We use the awesome Logster to display our error logs on all Discourse sites in the /logs
path.
In many cases we noticed “log floods” that do not get notified. Log floods are strong indicators that stuff is seriously shape.
-
Perhaps anonymous has zero access to your site
-
The job queue might be completely broken
-
You may have a plugin that makes certain pages on the site not work
-
And more
As it stands as an administrator these failure modes could be in-progress and you could remain completely oblivious of them happening.
To help take care of this issue we would like to add some extensions to Logster and Discourse to notify us of a ticking
Logster extensions
- Add internal tracking for “warnings/errors/fatal in last N seconds”, allow for multiple tracking modes, default is none.
Last N seconds needs to be bucketed somehow, this is how I would implement this which is more or less correct.
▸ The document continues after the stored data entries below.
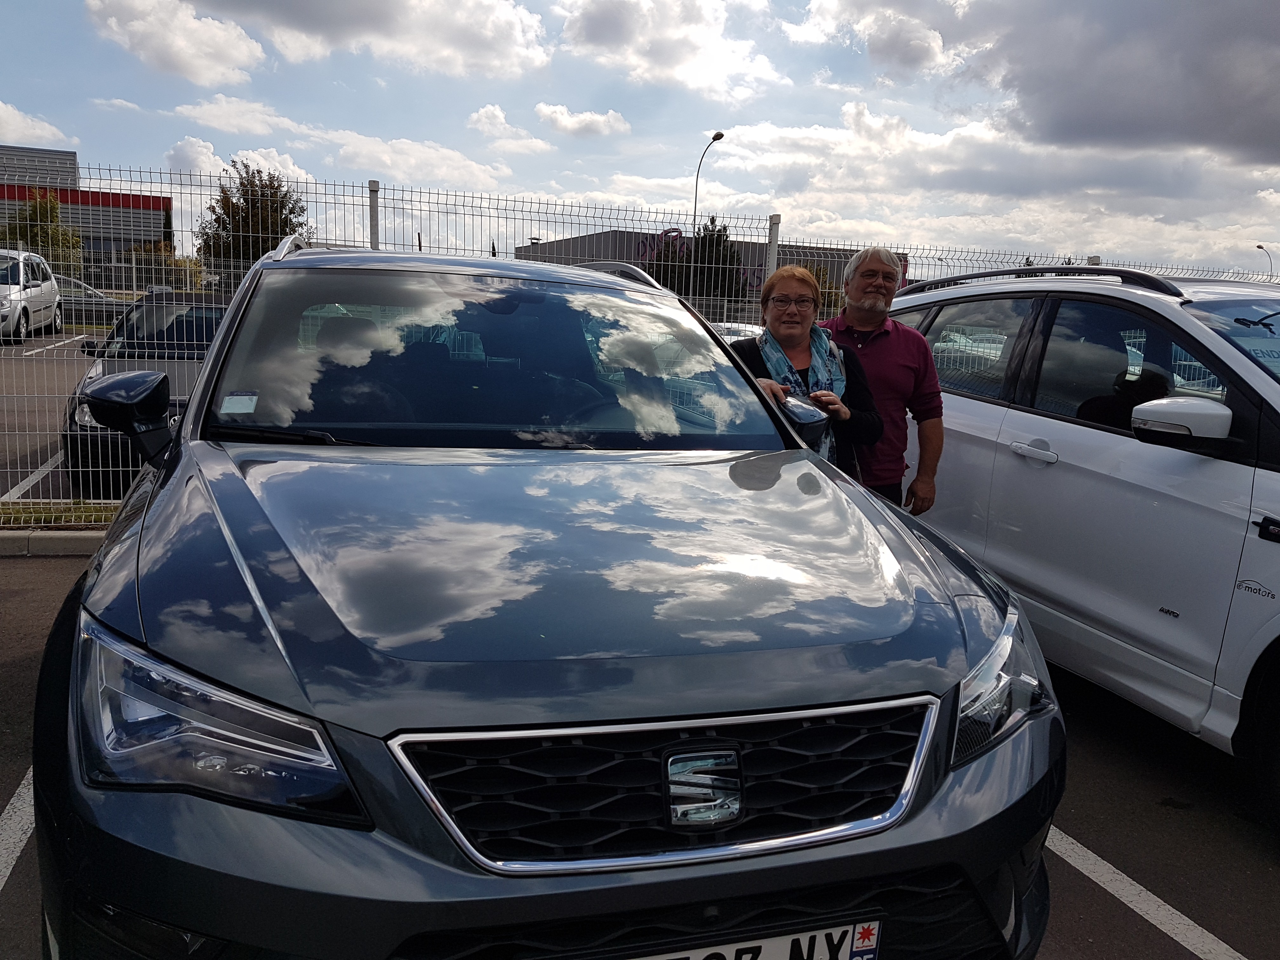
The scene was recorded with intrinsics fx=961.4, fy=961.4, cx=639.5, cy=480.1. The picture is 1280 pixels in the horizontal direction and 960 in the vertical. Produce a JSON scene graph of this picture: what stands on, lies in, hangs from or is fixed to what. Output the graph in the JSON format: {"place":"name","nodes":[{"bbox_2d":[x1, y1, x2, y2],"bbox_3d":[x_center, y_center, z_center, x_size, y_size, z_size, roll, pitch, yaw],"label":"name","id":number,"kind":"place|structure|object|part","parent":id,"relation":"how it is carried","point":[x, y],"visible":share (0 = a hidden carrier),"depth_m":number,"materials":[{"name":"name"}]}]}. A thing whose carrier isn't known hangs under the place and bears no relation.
{"place":"outdoors","nodes":[
{"label":"outdoors","id":0,"kind":"place"},
{"bbox_2d":[0,101,73,148],"label":"cloud","id":1,"kind":"structure","parent":0,"point":[1,111],"materials":[{"name":"white"}]},
{"bbox_2d":[0,325,114,504],"label":"parking lot","id":2,"kind":"structure","parent":0,"point":[75,380],"materials":[{"name":"grey asphalt"}]},
{"bbox_2d":[0,249,63,342],"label":"white van","id":3,"kind":"object","parent":2,"relation":"on","point":[56,299],"visible":0.97,"depth_m":18.57,"materials":[{"name":"white metal"}]},
{"bbox_2d":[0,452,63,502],"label":"parking line","id":4,"kind":"object","parent":2,"relation":"on","point":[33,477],"visible":0.49,"depth_m":7.24,"materials":[{"name":"white paint"}]},
{"bbox_2d":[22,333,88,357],"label":"parking line","id":5,"kind":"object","parent":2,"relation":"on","point":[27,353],"visible":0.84,"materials":[{"name":"white paint"}]},
{"bbox_2d":[52,275,131,325],"bbox_3d":[-15.274,-4.681,25.236,4.506,1.525,1.675,-1,10,-19],"label":"car","id":6,"kind":"object","parent":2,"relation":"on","point":[78,297],"visible":0.45,"depth_m":24.74,"materials":[{"name":"metal"}]},
{"bbox_2d":[58,292,226,494],"bbox_3d":[-3.502,-0.825,8.170,1.696,1.414,3.972,-1,10,-19],"label":"dark car","id":7,"kind":"object","parent":2,"relation":"on","point":[192,326],"visible":0.33,"depth_m":7.18,"materials":[{"name":"black metal"}]},
{"bbox_2d":[0,144,174,281],"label":"building","id":8,"kind":"structure","parent":0,"point":[107,246],"materials":[{"name":"grey metal"}]},
{"bbox_2d":[86,0,266,84],"label":"cloud","id":9,"kind":"structure","parent":0,"point":[147,28],"materials":[{"name":"white"}]},
{"bbox_2d":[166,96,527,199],"label":"cloud","id":10,"kind":"structure","parent":0,"point":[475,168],"materials":[{"name":"white"}]},
{"bbox_2d":[206,0,554,79],"label":"cloud","id":11,"kind":"structure","parent":0,"point":[303,9],"materials":[{"name":"white"}]},
{"bbox_2d":[466,103,557,155],"label":"cloud","id":12,"kind":"structure","parent":0,"point":[481,124],"materials":[{"name":"white"}]},
{"bbox_2d":[533,102,631,138],"label":"cloud","id":13,"kind":"structure","parent":0,"point":[547,111],"materials":[{"name":"white"}]},
{"bbox_2d":[0,0,1279,276],"label":"sky","id":14,"kind":"structure","parent":0,"point":[656,200],"materials":[{"name":"blue"}]},
{"bbox_2d":[1,542,1279,959],"label":"parking lot","id":15,"kind":"structure","parent":0,"point":[1132,939],"materials":[{"name":"grey asphalt"}]},
{"bbox_2d":[0,768,36,891],"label":"parking line","id":16,"kind":"object","parent":15,"relation":"on","point":[9,808],"visible":0.66,"depth_m":2.76,"materials":[{"name":"white paint"}]},
{"bbox_2d":[0,529,103,556],"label":"curb","id":17,"kind":"structure","parent":15,"relation":"on","point":[80,544],"depth_m":5.61,"materials":[{"name":"grey concrete"}]},
{"bbox_2d":[0,500,119,529],"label":"grass strip","id":18,"kind":"object","parent":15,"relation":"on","point":[110,517],"visible":0.43,"depth_m":5.99,"materials":[{"name":"green plant"}]},
{"bbox_2d":[0,154,1279,515],"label":"metal fence","id":19,"kind":"object","parent":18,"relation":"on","point":[102,501],"visible":0.42,"depth_m":6.17,"materials":[{"name":"metal"}]},
{"bbox_2d":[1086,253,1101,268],"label":"fence post","id":20,"kind":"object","parent":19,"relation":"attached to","point":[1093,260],"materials":[{"name":"grey metal"}]},
{"bbox_2d":[32,236,1066,959],"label":"gray car","id":21,"kind":"object","parent":15,"relation":"on","point":[245,568],"visible":0.98,"depth_m":1.73,"materials":[{"name":"grey metal"}]},
{"label":"headlight","id":22,"kind":"part","parent":21,"relation":"part of","materials":[{"name":"clear plastic"}]},
{"bbox_2d":[219,390,259,413],"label":"windshield sticker","id":23,"kind":"object","parent":21,"relation":"attached to","point":[226,404],"visible":0.99,"depth_m":2.60,"materials":[{"name":"white paper"}]},
{"label":"grille","id":24,"kind":"part","parent":21,"relation":"part of","materials":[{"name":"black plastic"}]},
{"bbox_2d":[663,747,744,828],"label":"car emblem","id":25,"kind":"object","parent":21,"relation":"attached to","point":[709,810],"visible":0.96,"depth_m":1.53,"materials":[{"name":"silver metal"}]},
{"bbox_2d":[616,918,881,959],"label":"license plate","id":26,"kind":"object","parent":21,"relation":"attached to","point":[814,956],"visible":0.81,"depth_m":1.59,"materials":[{"name":"white plastic"}]},
{"bbox_2d":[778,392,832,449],"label":"side mirror","id":27,"kind":"object","parent":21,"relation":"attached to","point":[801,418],"visible":0.52,"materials":[{"name":"plastic"}]},
{"bbox_2d":[728,260,883,484],"bbox_3d":[0.612,-0.176,4.023,0.653,1.413,0.680,-1,10,-19],"label":"woman","id":28,"kind":"object","parent":15,"relation":"on","point":[783,323],"visible":0.46,"depth_m":3.99},
{"bbox_2d":[820,245,944,515],"bbox_3d":[1.054,-0.250,4.488,0.585,1.639,0.652,3,10,4],"label":"man","id":29,"kind":"object","parent":15,"relation":"on","point":[875,286],"visible":0.6,"depth_m":4.28},
{"bbox_2d":[884,258,1279,829],"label":"white car","id":30,"kind":"object","parent":15,"relation":"on","point":[1265,550],"visible":0.83,"depth_m":3.62,"materials":[{"name":"white metal"}]},
{"bbox_2d":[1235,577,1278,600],"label":"car decal","id":31,"kind":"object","parent":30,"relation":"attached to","point":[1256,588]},
{"label":"door handle","id":32,"kind":"part","parent":30,"relation":"part of","materials":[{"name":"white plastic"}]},
{"bbox_2d":[1042,824,1246,959],"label":"parking line","id":33,"kind":"object","parent":15,"relation":"on","point":[1130,904],"visible":0.8,"depth_m":2.67,"materials":[{"name":"white paint"}]},
{"bbox_2d":[552,0,785,101],"label":"cloud","id":34,"kind":"structure","parent":0,"point":[608,23],"materials":[{"name":"white"}]},
{"bbox_2d":[514,224,909,295],"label":"building","id":35,"kind":"structure","parent":0,"point":[565,243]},
{"bbox_2d":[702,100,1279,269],"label":"cloud","id":36,"kind":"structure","parent":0,"point":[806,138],"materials":[{"name":"white"}]},
{"bbox_2d":[813,0,1278,171],"label":"cloud","id":37,"kind":"structure","parent":0,"point":[1207,138],"materials":[{"name":"grey"}]},
{"label":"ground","id":38,"kind":"structure","parent":0},
{"bbox_2d":[3,190,82,271],"label":"tree","id":39,"kind":"object","parent":38,"relation":"on","point":[35,213],"visible":0.65,"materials":[{"name":"green plant"}]},
{"bbox_2d":[125,241,205,290],"bbox_3d":[-17.873,-7.310,36.285,3.223,3.313,3.355,-1,10,-19],"label":"shrub","id":40,"kind":"object","parent":38,"relation":"on","point":[178,262],"visible":0.5,"depth_m":35.48,"materials":[{"name":"green plant"}]},
{"bbox_2d":[196,159,310,271],"bbox_3d":[-15.274,-9.107,38.420,4.688,7.087,4.768,5,10,14],"label":"tree","id":41,"kind":"object","parent":38,"relation":"on","point":[247,195],"visible":0.64,"depth_m":37.30,"materials":[{"name":"green plant"}]},
{"bbox_2d":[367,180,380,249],"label":"fence post","id":42,"kind":"object","parent":38,"relation":"on","point":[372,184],"visible":0.28,"depth_m":7.59,"materials":[{"name":"metal"}]},
{"bbox_2d":[646,218,746,301],"label":"tree","id":43,"kind":"object","parent":38,"relation":"on","point":[716,240],"visible":0.47,"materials":[{"name":"green plant"}]},
{"bbox_2d":[690,129,724,296],"bbox_3d":[2.495,-8.680,37.972,0.630,9.263,1.696,-1,10,-19],"label":"street lamp","id":44,"kind":"object","parent":38,"relation":"on","point":[716,138],"visible":0.6,"depth_m":37.80,"materials":[{"name":"black metal"}]},
{"bbox_2d":[712,320,764,343],"label":"parked car","id":45,"kind":"object","parent":38,"relation":"on","point":[748,329],"visible":0.17,"depth_m":14.16,"materials":[{"name":"metal"}]},
{"bbox_2d":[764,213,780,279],"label":"fence post","id":46,"kind":"object","parent":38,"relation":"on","point":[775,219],"visible":0.36,"depth_m":8.85,"materials":[{"name":"white metal"}]},
{"bbox_2d":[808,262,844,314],"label":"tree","id":47,"kind":"object","parent":38,"relation":"on","point":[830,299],"visible":0.28,"depth_m":25.92,"materials":[{"name":"green plant"}]},
{"bbox_2d":[1254,243,1273,277],"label":"street lamp","id":48,"kind":"object","parent":38,"relation":"on","point":[1260,246],"visible":0.39,"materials":[{"name":"metal"}]}
]}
Logster.store.track_event_rate([:warning], 1.minute)
Logster.store.track_event_rate([:warning,:error], 1.hour)
num_events = Logster.store.lookup_event_rate([:warning], 1.minute)
# Possibly, concurrency is really hard here (possibly a v2 thing):
# The tricky thing is that you don't want to be going crazy and flooding the message bus
# each time people add 1 to an already exceeded count
# You would only fire this event once every 1.minute max (or something like that)
Logster.store.on_event_rate_exceeded([:warning], 1.minute) do |rate|
MessageBus.publish("/error_rate", "OH NO #{rate}")
end
Bucketing counts in Redis
Say we are trying to track number warnings in last minute simplified example:
- Get my current “seconds since epoch” > value is say 601.
- Divide this number by “number of tracking buckets” which will be “6”: we get 100
- INCR “TRACKING_100”
- If INCR returns 1, be sure to expire the key in 70 seconds
- At any point we can get our “errors per second” by grabbing the values of “TRACKING_100” + “TRACKING_99” etc.
- We can use LUA here to make it all an atomic operation, that way you call a routine to increment and it gives you the current rate. (totally happy for this feature to depend on redis having lua going)
Discourse extensions
On Discourse side we need a simple site settings for:
alert_admins_if_errors_per_minute
alert_admins_if_errors_per_hour
Then treat warnings/errors/fatal all as errors (so track an aggregate)
If the rate is exceeded use this kind of screen to notify admins in the same spot we use for this:
Ideally the earlier we notify the better, but really depends on the logster implementation.
At any point an admin can click X and make it go away for a minute, to come back again if it exceeds the rate again.